[Extracted records]
※ ※ ※

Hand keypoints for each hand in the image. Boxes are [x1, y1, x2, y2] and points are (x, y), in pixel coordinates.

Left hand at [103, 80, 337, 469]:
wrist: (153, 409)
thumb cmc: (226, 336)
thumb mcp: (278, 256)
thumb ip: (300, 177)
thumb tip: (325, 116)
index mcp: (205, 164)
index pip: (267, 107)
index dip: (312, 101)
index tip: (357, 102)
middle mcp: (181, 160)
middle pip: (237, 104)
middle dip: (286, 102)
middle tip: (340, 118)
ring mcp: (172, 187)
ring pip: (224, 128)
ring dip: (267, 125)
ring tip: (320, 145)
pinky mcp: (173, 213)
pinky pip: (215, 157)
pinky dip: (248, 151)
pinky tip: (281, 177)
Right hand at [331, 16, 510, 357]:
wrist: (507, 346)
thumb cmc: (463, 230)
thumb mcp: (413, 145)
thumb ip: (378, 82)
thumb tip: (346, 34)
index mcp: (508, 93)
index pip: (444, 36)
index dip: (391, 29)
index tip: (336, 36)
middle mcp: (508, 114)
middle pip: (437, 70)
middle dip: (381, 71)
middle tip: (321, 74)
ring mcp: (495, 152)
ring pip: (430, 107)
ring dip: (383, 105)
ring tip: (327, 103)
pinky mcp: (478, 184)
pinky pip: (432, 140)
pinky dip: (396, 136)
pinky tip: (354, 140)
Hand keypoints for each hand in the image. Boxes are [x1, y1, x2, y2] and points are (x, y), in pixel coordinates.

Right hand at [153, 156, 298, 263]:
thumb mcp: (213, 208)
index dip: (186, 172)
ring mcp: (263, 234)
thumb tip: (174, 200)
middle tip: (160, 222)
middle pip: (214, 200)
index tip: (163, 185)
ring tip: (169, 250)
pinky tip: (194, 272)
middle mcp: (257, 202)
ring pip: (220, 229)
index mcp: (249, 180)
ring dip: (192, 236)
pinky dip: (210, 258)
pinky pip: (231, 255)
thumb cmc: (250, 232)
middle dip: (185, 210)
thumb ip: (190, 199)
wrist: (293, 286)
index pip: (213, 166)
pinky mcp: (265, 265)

※ ※ ※

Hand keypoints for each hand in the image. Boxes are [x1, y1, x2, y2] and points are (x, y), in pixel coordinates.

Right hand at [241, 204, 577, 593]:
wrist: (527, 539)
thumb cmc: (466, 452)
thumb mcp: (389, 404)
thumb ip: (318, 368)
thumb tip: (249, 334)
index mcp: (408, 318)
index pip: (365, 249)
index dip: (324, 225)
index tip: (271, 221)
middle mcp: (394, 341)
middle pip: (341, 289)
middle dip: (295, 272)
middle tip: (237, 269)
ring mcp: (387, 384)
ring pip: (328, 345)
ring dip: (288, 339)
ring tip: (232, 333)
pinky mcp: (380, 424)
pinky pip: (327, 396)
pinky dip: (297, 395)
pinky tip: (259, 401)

※ ※ ※

DIRECTIONS FOR THIS TASK: Among the entries above, copy exactly only the lines starting with the one containing "index tip: (357, 102)" and going through the one containing "pinky mcp: (265, 265)", both ends included.

RESULT:
index tip: (357, 102)
middle mcp: (181, 160)
middle pip: (237, 104)
middle dip: (286, 102)
middle tip: (340, 118)
ring mcp: (172, 187)
ring pip: (224, 128)
ring dip: (267, 125)
ring tip: (320, 145)
pinky mcp: (173, 213)
pinky pip: (215, 157)
pinky dip: (248, 151)
pinky tip: (281, 177)
Right hand at [331, 16, 510, 357]:
wrist: (507, 346)
thumb cmc: (463, 230)
thumb mcp: (413, 145)
thumb ip: (378, 82)
thumb tip: (346, 34)
index mcp: (508, 93)
index pip: (444, 36)
index dip: (391, 29)
index tip: (336, 36)
middle mcp: (508, 114)
middle pip: (437, 70)
middle dip: (381, 71)
middle tip: (321, 74)
ring mcp: (495, 152)
ring pip: (430, 107)
ring dip: (383, 105)
ring tip: (327, 103)
pinky mcp: (478, 184)
pinky pip: (432, 140)
pinky dip: (396, 136)
pinky tip: (354, 140)
Hand keypoints for each hand in the image. Boxes are [x1, y1, x2, y2] and points are (x, y), in pixel coordinates.

Right hand at [153, 156, 298, 263]:
thumb mcp: (213, 208)
index dip: (186, 172)
ring mcp: (263, 234)
thumb tip: (174, 200)
middle tip: (160, 222)
middle pip: (214, 200)
index tip: (163, 185)
ring tip: (169, 250)
pinky tip: (194, 272)
middle mcp: (257, 202)
ring pip: (220, 229)
index mcp: (249, 180)
ring dip: (192, 236)
pinky dip: (210, 258)
pinky pip: (231, 255)
thumb cmc: (250, 232)
middle dip: (185, 210)
thumb ip: (190, 199)
wrist: (293, 286)
index pip: (213, 166)
pinky mcp: (265, 265)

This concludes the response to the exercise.